The outcome of the order is more likely to be benevolent and not yield punitive action rather than seriously escalate trade tensions and lead to trade war, according to Liu Li-gang, chief China economist at Citigroup Inc. in Hong Kong. It could satisfy demands of some U.S. interest groups and also fulfil Trump’s campaign pledges.
Chinese state media on Monday criticized Trump’s plans for an IP probe, saying the action will do more harm than good, whether it’s a new policy approach or negotiating tactic.

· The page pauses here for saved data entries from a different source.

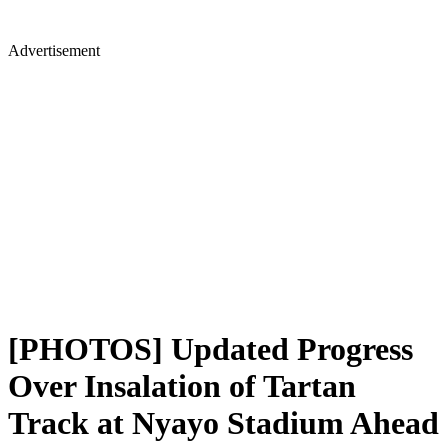
Advertisement
[PHOTOS] Updated Progress
Over Insalation of Tartan
Track at Nyayo Stadium Ahead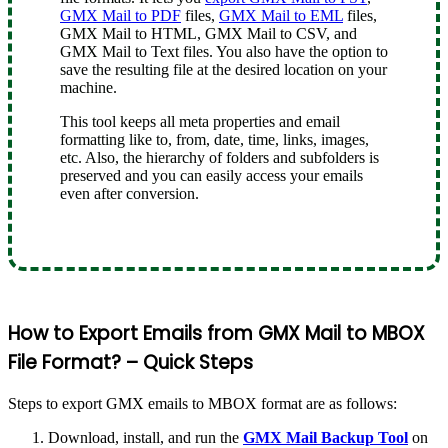
GMX Mail to PDF
files,
GMX Mail to EML
files,
GMX Mail to HTML, GMX Mail to CSV, and
GMX Mail to Text files. You also have the option to
save the resulting file at the desired location on your
machine.
This tool keeps all meta properties and email
formatting like to, from, date, time, links, images,
etc. Also, the hierarchy of folders and subfolders is
preserved and you can easily access your emails
even after conversion.
How to Export Emails from GMX Mail to MBOX
File Format? – Quick Steps
Steps to export GMX emails to MBOX format are as follows:
Download, install, and run the
GMX Mail Backup Tool
on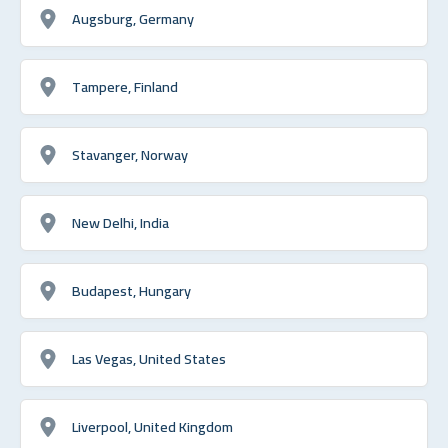
Augsburg, Germany
Tampere, Finland
Stavanger, Norway
New Delhi, India
Budapest, Hungary
Las Vegas, United States
Liverpool, United Kingdom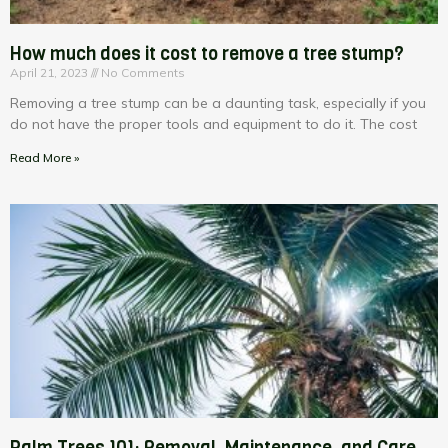
How much does it cost to remove a tree stump?
April 21, 2023
No Comments
Removing a tree stump can be a daunting task, especially if you
do not have the proper tools and equipment to do it. The cost
Read More »
Palm Trees 101: Removal, Maintenance, and Care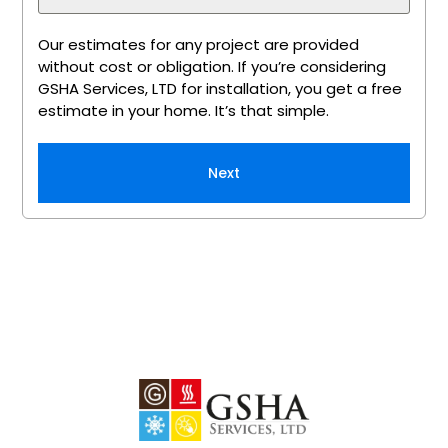
Our estimates for any project are provided
without cost or obligation. If you’re considering
GSHA Services, LTD for installation, you get a free
estimate in your home. It’s that simple.
Next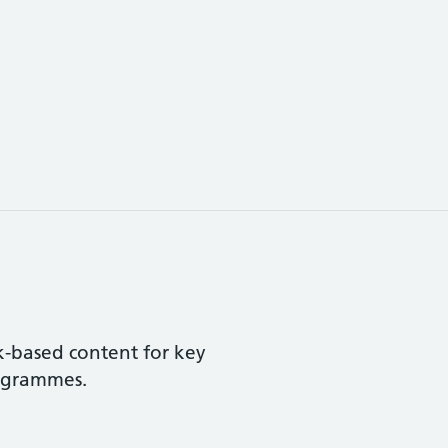
k-based content for key
rogrammes.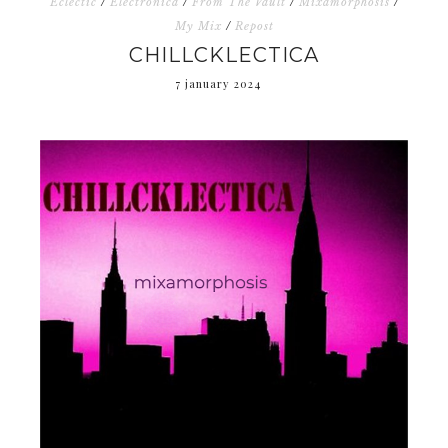
Eclectic
/
Electronica
/
From The Vault
/
Mixamorphosis
/
My Mix
/
Repost
CHILLCKLECTICA
7 january 2024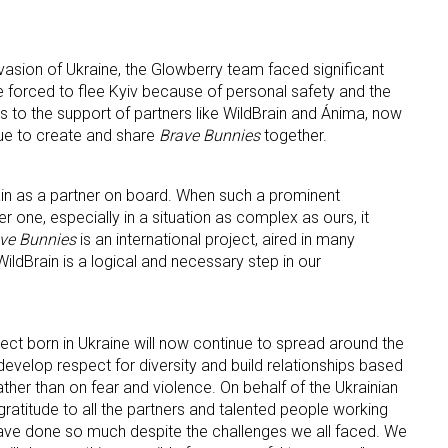
invasion of Ukraine, the Glowberry team faced significant
forced to flee Kyiv because of personal safety and the
ks to the support of partners like WildBrain and Ánima, now
ue to create and share
Brave Bunnies
together.
ain as a partner on board. When such a prominent
 one, especially in a situation as complex as ours, it
ve Bunnies
is an international project, aired in many
WildBrain is a logical and necessary step in our
ject born in Ukraine will now continue to spread around the
develop respect for diversity and build relationships based
her than on fear and violence. On behalf of the Ukrainian
ratitude to all the partners and talented people working
ave done so much despite the challenges we all faced. We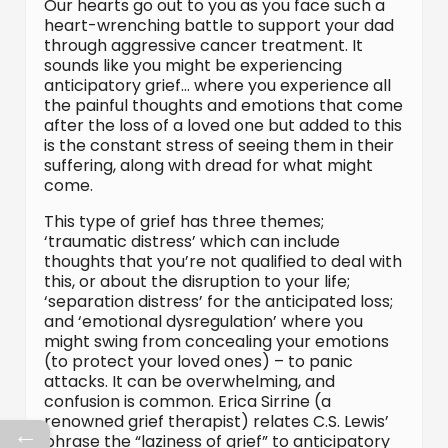
Our hearts go out to you as you face such a
heart-wrenching battle to support your dad
through aggressive cancer treatment. It
sounds like you might be experiencing
anticipatory grief… where you experience all
the painful thoughts and emotions that come
after the loss of a loved one but added to this
is the constant stress of seeing them in their
suffering, along with dread for what might
come.
This type of grief has three themes;
‘traumatic distress’ which can include
thoughts that you’re not qualified to deal with
this, or about the disruption to your life;
‘separation distress’ for the anticipated loss;
and ‘emotional dysregulation’ where you
might swing from concealing your emotions
(to protect your loved ones) – to panic
attacks. It can be overwhelming, and
confusion is common. Erica Sirrine (a
renowned grief therapist) relates C.S. Lewis’
←
phrase the “laziness of grief” to anticipatory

Earlier this year, a commission on U.S. intellectual property estimated that the annual cost to the U.S. economy in counterfeit goods, pirated software, and theft of trade secrets from all sources exceeds $225 billion and could be as high as $600 billion. China is the world’s principal IP infringer, the commission said.
USTR argues Beijing uses a range of practices to force U.S. companies to transfer IP, such as by granting regulatory approvals to drug makers that shift production to China or requiring that the designs of foreign products be replicable in China.